Wir wollen den Fortschritt fördern, deshalb gibt es das Pharmazeutische Institut und die Lehre wird an den aktuellen Wissensstand angepasst. Aber die Grundlagen sind schon seit Jahrzehnten bekannt.
Als ich so durch das Offizin der alten Apotheke gegangen bin, fiel mir auf, wie viel ich durch die Pharmazeutische Terminologievorlesung schon verstand. Die Beschriftungen auf den Glasgefäßen folgen gewissen Schemata, die wir in Terminologie mühsam, aber manchmal auch mit der ein oder anderen unterhaltsamen Kurzgeschichte, erlernt hatten. Latein ist elementar, aber mein Latinum hat mir nicht wirklich was gebracht, abgesehen vielleicht vom Gefühl für die Sprache, das ich dadurch mitbrachte.

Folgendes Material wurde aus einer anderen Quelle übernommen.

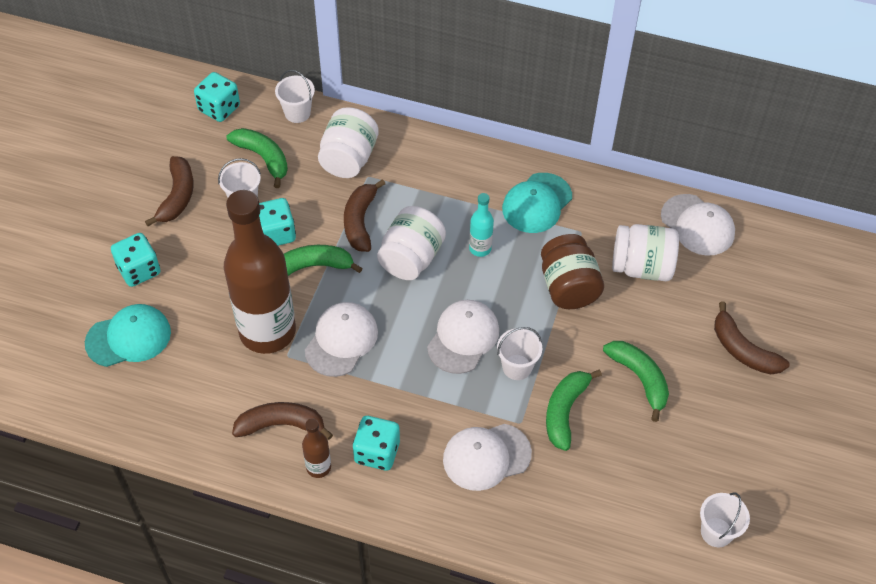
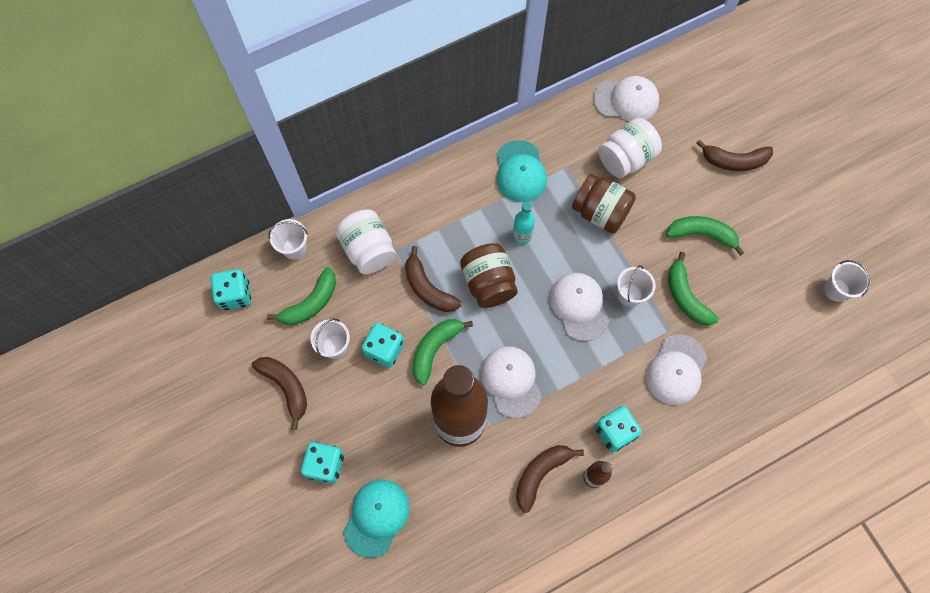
camera: 45 degrees left, 15 degrees up
(263, 158) = (311, 303): green banana -> green banana turned 135 degrees clockwise
(411, 258) = (488, 283): white jar -> brown jar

Grob kann man sich aber auch erst mal die Beschriftung anschauen. Schwarze Schrift auf weißem Grund sind nicht gift, ist die Schrift rot wird es schon gefährlicher und im Giftschrank sind die Gefäße mit schwarzem Schild und weißer Schrift eingeschlossen.


Die Gerätschaften sehen zum Teil so aus, als kämen sie auch einem Alchemielabor, aber sie waren tatsächlich Bestandteil des Apothekerberufs um 1900. Hier wird einem bewusst, wie handwerklich der Beruf doch eigentlich ist und heute auch noch, auch wenn vieles mittlerweile automatisiert wurde.
Auf dem Bild sind die Stangen zur Tablettenherstellung zu sehen, dahinter die klassische Waage, nur die Gegengewichte fehlen hier.
Unser Professor konnte genau erklären, die die Geräte benutzt wurden, teilweise sogar noch aus eigener Erfahrung. Zum Abschluss konnte wir uns noch einmal ganz frei durch die Ausstellung bewegen und uns die Dinge genauer anschauen, die uns am meisten interessierten. In meinem Fall der hölzerne Verkaufsraum ganz zu Anfang der Ausstellung. Den Flair, den man spürt, wenn man durch die Sammlung geht, kann man nicht beschreiben, es ist schon einzigartig, als wäre man tatsächlich in der Zeit zurückgereist.
Danke, dass wir diese Möglichkeit bekommen haben!